How do I get to the point where I am making these better decisions?

It all starts with defining the need. For instance, let’s suppose that: “The nonprofit world will benefit tremendously by facilitating the collection and storage of all relevant nonprofit data, and by building relevant performance analytics around them. This, in turn, will facilitate better decision-making (e.g. resource allocation), which will lead to better outcomes, more efficiently.” Not an unreasonable hypothesis – it’s been done in other sectors (see a previous blog post )

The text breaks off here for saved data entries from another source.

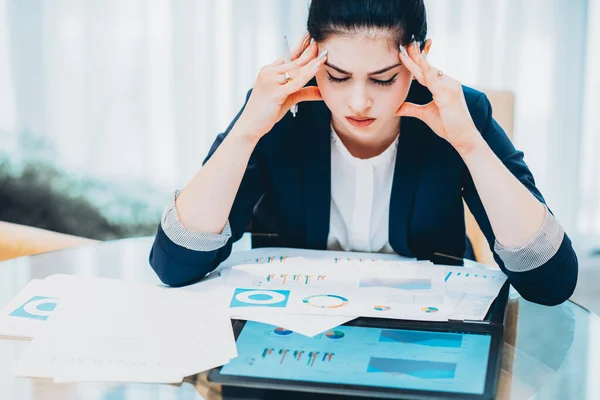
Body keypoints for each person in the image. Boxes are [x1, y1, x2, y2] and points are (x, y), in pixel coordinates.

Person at [149, 0, 578, 306]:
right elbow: (175, 265)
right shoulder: (280, 111)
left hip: (427, 334)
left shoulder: (460, 113)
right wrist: (246, 131)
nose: (358, 102)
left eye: (383, 79)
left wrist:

In my view, the most difficult part involves defining scope and breadth of “relevant data” and “relevant performance analytics”. Let’s assume that the data and analytical methodologies are defined to a “good enough” level. How do we now build this?

Firstly, the data has to be collected – they may be coming from different databases, and may be in varying forms, such as numbers or words, or even at different time intervals, e.g., once-off data versus real-time, streaming data (think of stock price data). They can all be loaded because of new developments like ‘Hadoop’, a free software framework that supports processing of large datasets.

Secondly, the data has to be integrated and stored in analytical appliances. Often, the various forms of data are placed in preconfigured hardware and software systems, ready to be retrieved according to a set of criteria. You may have heard about capabilities such as ‘Netezza’ or ‘Greenplum’ or Exalytics’ – these are simply analytical appliances owned by IBM, EMC and Oracle, respectively that do this work.

Thirdly, the data has to be processed and analyzed to derive insights. In big data analysis, a variety of mathematical techniques are used – e.g., collaborative filtering, clustering, categorization, all on programming platforms such as ‘MapReduce’ and ‘Mahoot’. They essentially identify patterns and linkages between diverse datasets – no matter how unlikely the potential link between them.

And therein lies the power of big data and analytics: sometimes correlations might exist that we could never have imagined.

Finally, the data has to be visualized to convey the results of the analysis. This can be done for complex datasets using statistical packages such as ‘SAS’, ‘SPSS’ and ‘R’. This can also be done using intuitive dashboards or interfaces with a variety of styles, e.g., Tableau, Geckoboard, Domo or Inverra.

The good news is that this has been done many times over in several industries, and there are many organizations that can help in the build-out. At the large, and complex end of the execution scale are big technology and services multinationals like IBM, Accenture, and EMC. At the smaller end, a multitude of boutique consulting and technology services companies exist. The implementation cost can range from six figures to tens of millions of dollars, depending on the size and complexity of the data and analytics involved. In the context of the vision for Markets for Good, it may be worthwhile to work on a proof-of-concept project involving a subset of “relevant” structured and unstructured data, and a draft set of “relevant” performance analytics. We may be pleasantly surprised with what we find.